Amidst all these off-field issues, the team really struggled on the field in the initial phase. The focus while recruitment was to assemble a young and fit squad. Apart from a 34-year-old Denson Devadas and 30-year-old Karanjit Singh, most of the first team players were well under 30.
But their form remained woeful with just four points in the initial five games. Two more defeats to Shillong Lajong and East Bengal later, coach Robin Charles Raja found himself unceremoniously sacked. More than the results, it was also his decision to stick to his foreign imports rather than the local players which irked the management.

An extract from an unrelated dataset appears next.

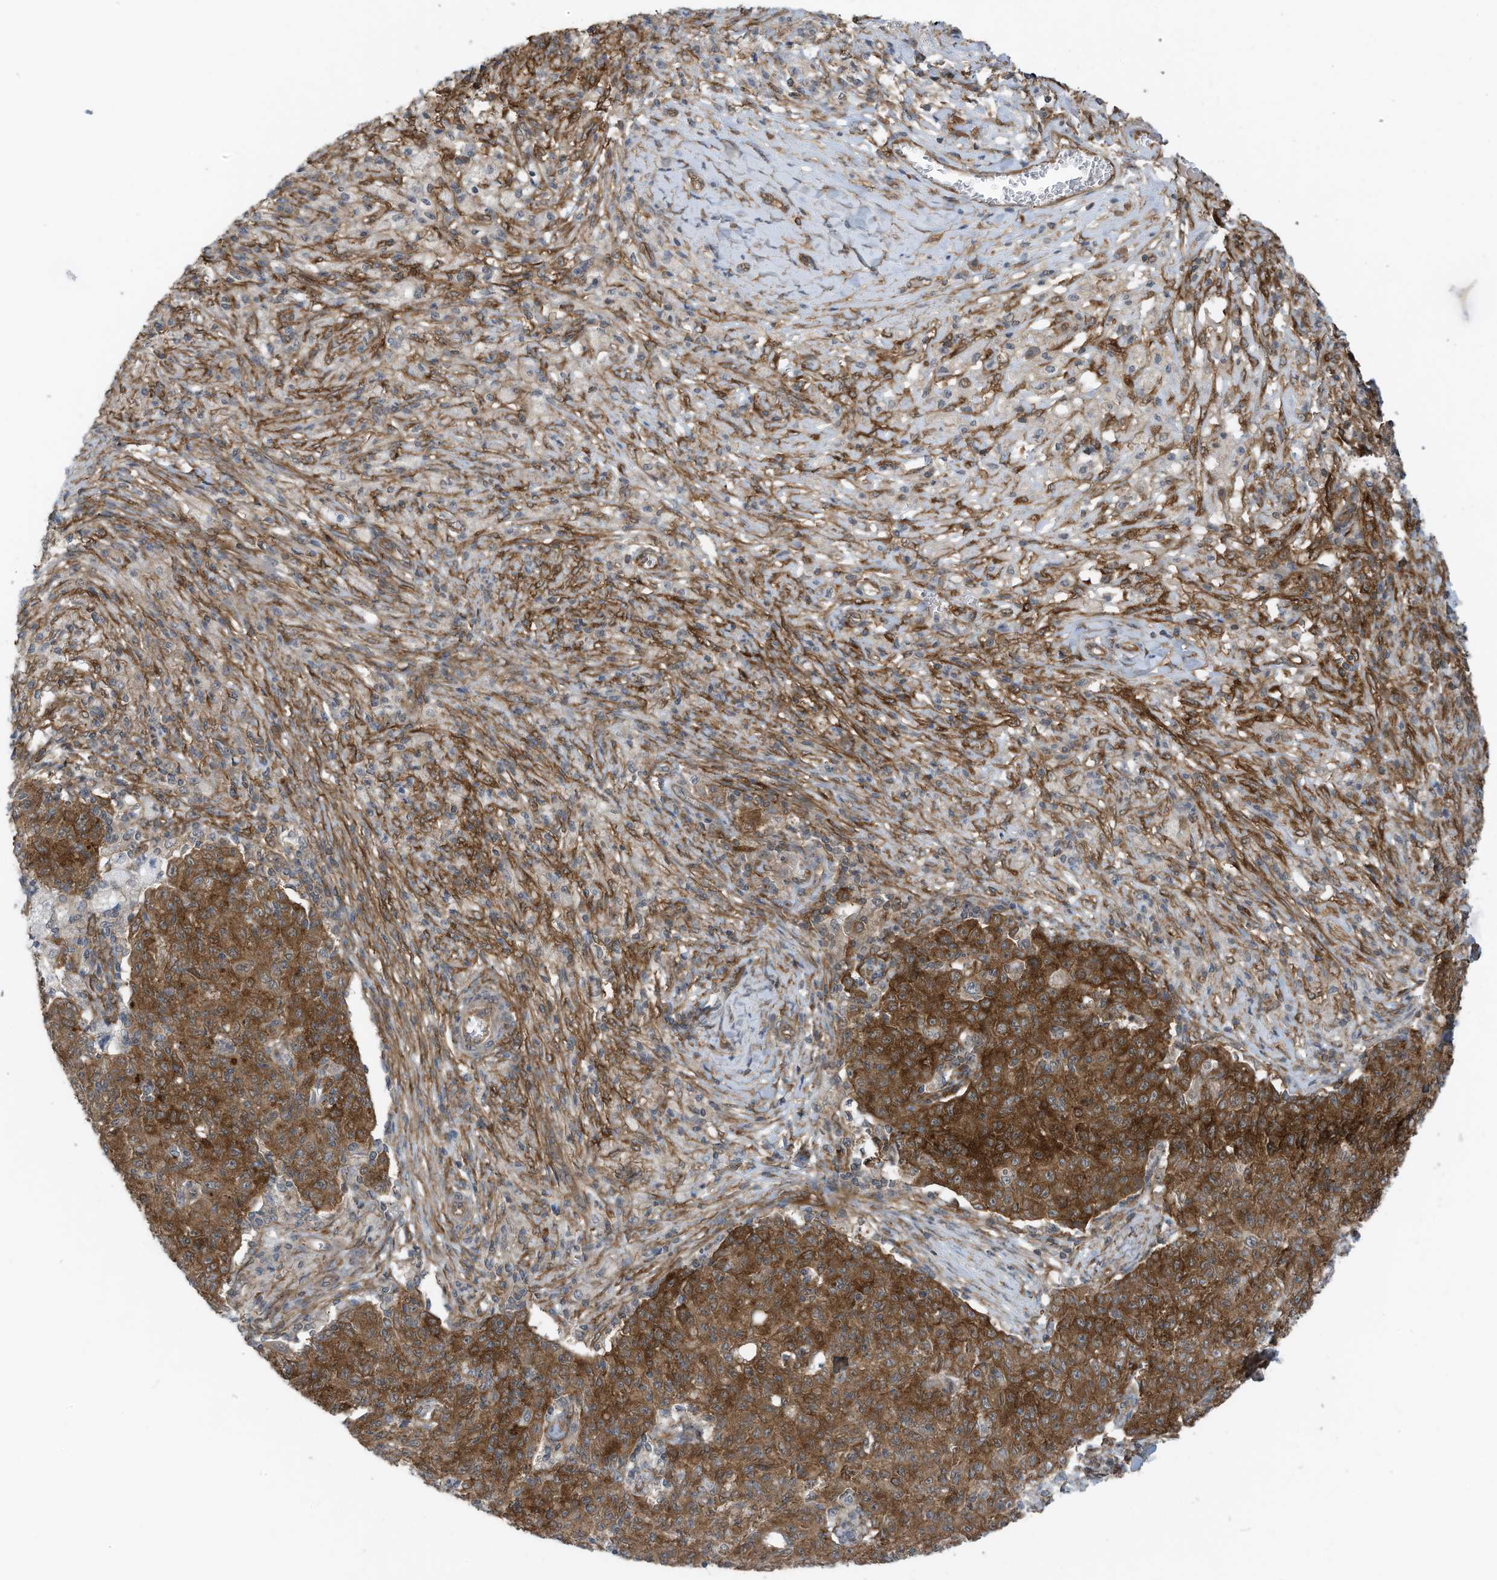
{"staining": {"intensity": "strong", "quantity": ">75%", "location": "cytoplasmic/membranous"}, "tissue": "ovarian cancer", "cell_type": "Tumor cells", "image_type": "cancer", "snomed": [{"axis": "morphology", "description": "Carcinoma, endometroid"}, {"axis": "topography", "description": "Ovary"}], "caption": "Tumor cells reveal high levels of strong cytoplasmic/membranous positivity in about >75% of cells in ovarian cancer.", "gene": "REPS1", "patient": {"sex": "female", "age": 42}}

With results failing to improve and the management feeling their philosophies were being compromised, Robin Charles’ time was brought to an end, quite harshly, and in came V Soundararajan, who was managing in the local Chennai Football Association (CFA) senior division league.
In keeping with the policy of exposing local players, the new coach blooded a couple of wingers from the local league - Edwin Vanspaul and Nandhakumar S who were incidentally scouted by Robin Charles Raja - and Nandha proved to be a revelation. He also benched Marcos Vinicius, who was berated publicly quite a few times and tried out several local players, namely Michael Regin and Michael Soosai Raj who are brothers incidentally and Raegan Albarnas.
Being the first side from Tamil Nadu to play in the country’s top-flight since Indian Bank in 2004, there was a definite attempt to uphold the Tamil pride which was evident in the way the team dedicated the season to the former Chief Minister J. Jayalalithaa, fondly called ‘Amma’, who passed away in December 2016.
They also expressed solidarity with the ‘Jallikattu’ protests which flared up all over the state in January, demanding that the bull-taming sport be legalised again, as they looked to strike a chord with the local fans.
A tactical tweak and a big scalp
Soundararajan implemented a 4-4-1-1 which in reality was a 4-5-1 with Charles doing all the running up front. The results improved, but not dramatically, though an easier run of fixtures did help him early on. But they became a tough team to defeat at home, evidenced by the two wins and three draws they picked up in six home games under Soundararajan.
But up until their final two home games, against Bengaluru FC and East Bengal, the team had not produced an eye-catching result, which was dearly wanted by those in the echelons of power.
“Considering the time that we have been given we most certainly are doing our best to put up a competitive squad which I am sure will put up a good fight and on the way hopefully make few upsets,” Vikram Murali had told Goal back in December.
It would come - first a draw against the defending champions and in the last home match of the season, an opportunistic but crucial win against East Bengal. More heartening was the fact that at times the chants of the loud travelling East Bengal fans were drowned out by a not-so-large but enthusiastic home support.
The season began with plenty of obstacles but Chennai City have soldiered on and now have ended their home season with the proverbial BANG. Though the team could still end finishing at the bottom (insulated from relegation of course), there is a quiet satisfaction among the team management with how their home season panned out.